Em tempos de crise econômica, poucos bens são mais valorizados do que a terra. Analistas indicam, por exemplo, que o preço médio da terra agrícola tem subido acima da inflação, atraindo todo tipo de investidores, incluindo os especulativos. Isso ocorre no Brasil inteiro, mas na Amazônia - onde o caos fundiário persiste, a combinação da falta de controle sobre a terra pública com incentivos perversos para ocupação ilegal gera devastação ambiental e danos ao patrimônio público.

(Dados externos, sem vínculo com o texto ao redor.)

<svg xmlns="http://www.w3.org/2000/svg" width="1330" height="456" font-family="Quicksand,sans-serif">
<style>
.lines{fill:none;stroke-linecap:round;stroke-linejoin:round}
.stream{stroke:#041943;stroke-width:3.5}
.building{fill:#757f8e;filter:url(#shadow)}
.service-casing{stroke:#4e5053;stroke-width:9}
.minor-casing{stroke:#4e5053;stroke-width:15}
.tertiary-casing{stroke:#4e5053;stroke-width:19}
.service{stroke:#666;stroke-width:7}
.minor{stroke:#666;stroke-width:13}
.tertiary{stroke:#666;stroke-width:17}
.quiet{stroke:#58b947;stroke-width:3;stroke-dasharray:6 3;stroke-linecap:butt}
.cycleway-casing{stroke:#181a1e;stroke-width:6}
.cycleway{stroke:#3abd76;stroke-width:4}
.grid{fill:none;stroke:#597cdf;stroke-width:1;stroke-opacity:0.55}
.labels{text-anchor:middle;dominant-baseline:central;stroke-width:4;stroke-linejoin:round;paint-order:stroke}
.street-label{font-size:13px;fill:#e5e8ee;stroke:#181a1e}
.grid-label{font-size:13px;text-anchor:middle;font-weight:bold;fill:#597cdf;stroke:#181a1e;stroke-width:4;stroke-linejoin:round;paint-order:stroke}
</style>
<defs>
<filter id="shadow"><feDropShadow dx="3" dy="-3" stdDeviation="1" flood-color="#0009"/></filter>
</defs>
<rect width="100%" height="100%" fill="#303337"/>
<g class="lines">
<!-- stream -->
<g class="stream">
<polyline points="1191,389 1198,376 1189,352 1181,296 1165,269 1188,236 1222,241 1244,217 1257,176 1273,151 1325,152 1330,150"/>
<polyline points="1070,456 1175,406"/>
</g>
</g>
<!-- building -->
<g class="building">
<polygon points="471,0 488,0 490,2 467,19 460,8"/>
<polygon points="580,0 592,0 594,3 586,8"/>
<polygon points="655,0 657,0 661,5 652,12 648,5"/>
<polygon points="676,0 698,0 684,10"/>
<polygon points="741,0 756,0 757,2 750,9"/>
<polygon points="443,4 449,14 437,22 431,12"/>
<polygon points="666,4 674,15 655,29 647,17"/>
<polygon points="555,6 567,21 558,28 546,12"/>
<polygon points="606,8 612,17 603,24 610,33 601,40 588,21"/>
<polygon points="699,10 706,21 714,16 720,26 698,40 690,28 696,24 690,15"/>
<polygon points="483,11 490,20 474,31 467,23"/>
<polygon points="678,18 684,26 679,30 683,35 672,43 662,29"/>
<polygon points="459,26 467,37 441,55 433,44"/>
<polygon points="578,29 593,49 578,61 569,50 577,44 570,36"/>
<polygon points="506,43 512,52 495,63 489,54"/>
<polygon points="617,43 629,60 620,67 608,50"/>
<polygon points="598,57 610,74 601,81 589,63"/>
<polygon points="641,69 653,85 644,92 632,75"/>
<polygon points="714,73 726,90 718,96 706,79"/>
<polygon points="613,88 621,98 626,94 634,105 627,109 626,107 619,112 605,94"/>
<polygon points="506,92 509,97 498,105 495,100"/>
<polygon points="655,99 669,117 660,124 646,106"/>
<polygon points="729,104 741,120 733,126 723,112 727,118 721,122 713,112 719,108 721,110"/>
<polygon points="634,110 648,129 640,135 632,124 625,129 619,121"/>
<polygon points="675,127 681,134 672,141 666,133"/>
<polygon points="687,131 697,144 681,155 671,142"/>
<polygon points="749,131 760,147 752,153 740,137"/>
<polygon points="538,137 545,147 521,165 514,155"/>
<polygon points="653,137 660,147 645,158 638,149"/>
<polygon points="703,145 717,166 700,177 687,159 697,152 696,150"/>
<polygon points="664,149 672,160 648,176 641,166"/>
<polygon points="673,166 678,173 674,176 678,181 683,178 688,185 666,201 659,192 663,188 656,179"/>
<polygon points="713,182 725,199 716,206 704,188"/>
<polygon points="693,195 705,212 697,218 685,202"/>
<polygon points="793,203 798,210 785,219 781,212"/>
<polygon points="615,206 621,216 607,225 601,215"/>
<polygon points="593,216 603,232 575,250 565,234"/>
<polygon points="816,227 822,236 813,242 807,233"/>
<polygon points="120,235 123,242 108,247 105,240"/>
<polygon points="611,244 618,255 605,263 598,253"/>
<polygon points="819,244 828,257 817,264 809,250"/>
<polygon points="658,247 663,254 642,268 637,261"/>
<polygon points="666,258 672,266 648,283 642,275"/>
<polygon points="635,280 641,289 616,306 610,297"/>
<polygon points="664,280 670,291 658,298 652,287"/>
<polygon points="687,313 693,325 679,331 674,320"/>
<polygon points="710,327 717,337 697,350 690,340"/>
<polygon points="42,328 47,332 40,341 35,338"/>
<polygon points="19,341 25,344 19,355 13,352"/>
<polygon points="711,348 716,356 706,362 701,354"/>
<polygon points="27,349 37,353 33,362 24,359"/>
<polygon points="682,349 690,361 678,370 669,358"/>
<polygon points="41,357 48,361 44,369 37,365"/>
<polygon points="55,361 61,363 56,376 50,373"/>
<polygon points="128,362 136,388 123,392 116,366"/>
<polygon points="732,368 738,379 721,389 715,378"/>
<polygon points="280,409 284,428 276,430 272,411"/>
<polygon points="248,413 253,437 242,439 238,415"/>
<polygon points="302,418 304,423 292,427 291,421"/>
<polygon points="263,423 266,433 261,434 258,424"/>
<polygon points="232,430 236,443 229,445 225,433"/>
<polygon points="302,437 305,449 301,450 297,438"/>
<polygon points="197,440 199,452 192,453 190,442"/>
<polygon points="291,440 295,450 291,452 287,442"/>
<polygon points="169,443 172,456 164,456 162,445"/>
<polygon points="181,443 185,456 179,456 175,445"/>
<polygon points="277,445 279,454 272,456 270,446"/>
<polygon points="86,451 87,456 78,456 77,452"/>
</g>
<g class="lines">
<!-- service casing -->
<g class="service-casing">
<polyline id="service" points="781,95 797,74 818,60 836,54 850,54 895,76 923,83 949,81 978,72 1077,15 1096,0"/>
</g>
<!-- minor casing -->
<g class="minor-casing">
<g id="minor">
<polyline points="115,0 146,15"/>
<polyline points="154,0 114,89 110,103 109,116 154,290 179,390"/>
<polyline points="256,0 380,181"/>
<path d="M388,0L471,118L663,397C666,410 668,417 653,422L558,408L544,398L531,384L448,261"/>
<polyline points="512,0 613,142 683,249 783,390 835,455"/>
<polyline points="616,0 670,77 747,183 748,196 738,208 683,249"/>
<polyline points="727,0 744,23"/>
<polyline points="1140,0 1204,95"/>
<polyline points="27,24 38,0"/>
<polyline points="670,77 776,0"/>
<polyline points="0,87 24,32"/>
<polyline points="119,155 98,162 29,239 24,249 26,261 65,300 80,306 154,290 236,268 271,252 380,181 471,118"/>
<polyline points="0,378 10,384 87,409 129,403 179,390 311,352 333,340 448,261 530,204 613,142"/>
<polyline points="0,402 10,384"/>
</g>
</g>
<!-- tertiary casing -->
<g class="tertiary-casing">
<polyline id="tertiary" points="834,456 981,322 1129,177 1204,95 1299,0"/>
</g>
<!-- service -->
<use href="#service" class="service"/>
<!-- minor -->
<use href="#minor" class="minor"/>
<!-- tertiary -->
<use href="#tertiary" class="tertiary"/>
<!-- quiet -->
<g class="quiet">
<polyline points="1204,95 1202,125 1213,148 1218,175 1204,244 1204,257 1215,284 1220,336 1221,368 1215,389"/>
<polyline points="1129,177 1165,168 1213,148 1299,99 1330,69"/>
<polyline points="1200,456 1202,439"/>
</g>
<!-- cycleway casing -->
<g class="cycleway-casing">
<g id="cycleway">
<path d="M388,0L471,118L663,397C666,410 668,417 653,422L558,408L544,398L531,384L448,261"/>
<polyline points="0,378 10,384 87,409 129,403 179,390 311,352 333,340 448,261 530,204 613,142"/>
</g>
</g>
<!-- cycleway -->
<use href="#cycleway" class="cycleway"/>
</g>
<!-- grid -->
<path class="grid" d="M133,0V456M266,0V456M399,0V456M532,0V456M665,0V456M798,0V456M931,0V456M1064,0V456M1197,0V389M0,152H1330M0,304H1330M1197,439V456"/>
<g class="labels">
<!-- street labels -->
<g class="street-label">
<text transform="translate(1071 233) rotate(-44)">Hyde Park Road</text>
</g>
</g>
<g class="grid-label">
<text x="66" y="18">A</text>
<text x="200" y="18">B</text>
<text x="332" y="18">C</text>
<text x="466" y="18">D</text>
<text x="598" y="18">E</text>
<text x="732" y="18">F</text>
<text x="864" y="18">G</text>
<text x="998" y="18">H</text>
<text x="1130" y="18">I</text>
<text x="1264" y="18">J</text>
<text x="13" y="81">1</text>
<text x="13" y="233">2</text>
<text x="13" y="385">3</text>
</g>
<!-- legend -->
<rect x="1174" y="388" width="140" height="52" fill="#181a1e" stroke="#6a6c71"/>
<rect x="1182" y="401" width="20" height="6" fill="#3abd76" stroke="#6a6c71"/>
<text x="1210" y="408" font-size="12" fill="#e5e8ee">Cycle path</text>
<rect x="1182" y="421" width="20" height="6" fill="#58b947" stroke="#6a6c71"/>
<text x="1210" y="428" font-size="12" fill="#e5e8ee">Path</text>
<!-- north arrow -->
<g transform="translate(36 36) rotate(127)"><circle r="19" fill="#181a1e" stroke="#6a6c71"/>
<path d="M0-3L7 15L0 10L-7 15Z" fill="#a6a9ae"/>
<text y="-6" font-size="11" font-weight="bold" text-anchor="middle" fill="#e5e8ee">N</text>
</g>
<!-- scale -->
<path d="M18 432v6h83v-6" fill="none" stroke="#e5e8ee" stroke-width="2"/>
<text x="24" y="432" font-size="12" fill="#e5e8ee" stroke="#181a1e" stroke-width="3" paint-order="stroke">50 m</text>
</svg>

Vejamos o caso de Novo Progresso, no oeste do Pará. Entre 2010 e 2014, o valor médio de terra aumentou mais de 200% no município segundo pesquisa de mercado da FNP. Nesse mesmo período, o valor de referência usado pelo Governo do Estado do Pará em casos de venda de imóveis para ocupantes de terra pública no município foi constante - isso mesmo, sem correções monetárias. Em 2010, era dez vezes menor que a média do hectare no mercado. No caso do governo federal, o valor de referência adotado pelo Programa Terra Legal para regularização de terras também não recebeu correções e estava oito vezes abaixo no valor de mercado em 2010.

Essa situação se repete em todos os municípios do Pará. Uma avaliação do Instituto do Homem e Meio Ambiente da Amazônia (Imazon) sobre 988 títulos emitidos pelo Terra Legal, entre 2009 e 2014 no Pará, revelou que o valor cobrado nesses imóveis era 17% dos valores de mercado. Se considerarmos que o montante reduzido representa de fato um subsídio do governo federal, já que este abre mão de parte do seu patrimônio para reduzir os preços dos imóveis, o total de subsídios nesses títulos de terra chegaria de R$ 272 milhões. Contando os 1500 processos em vias de titulação pelo programa no Pará, o subsídio total chegará a R$ 772 milhões.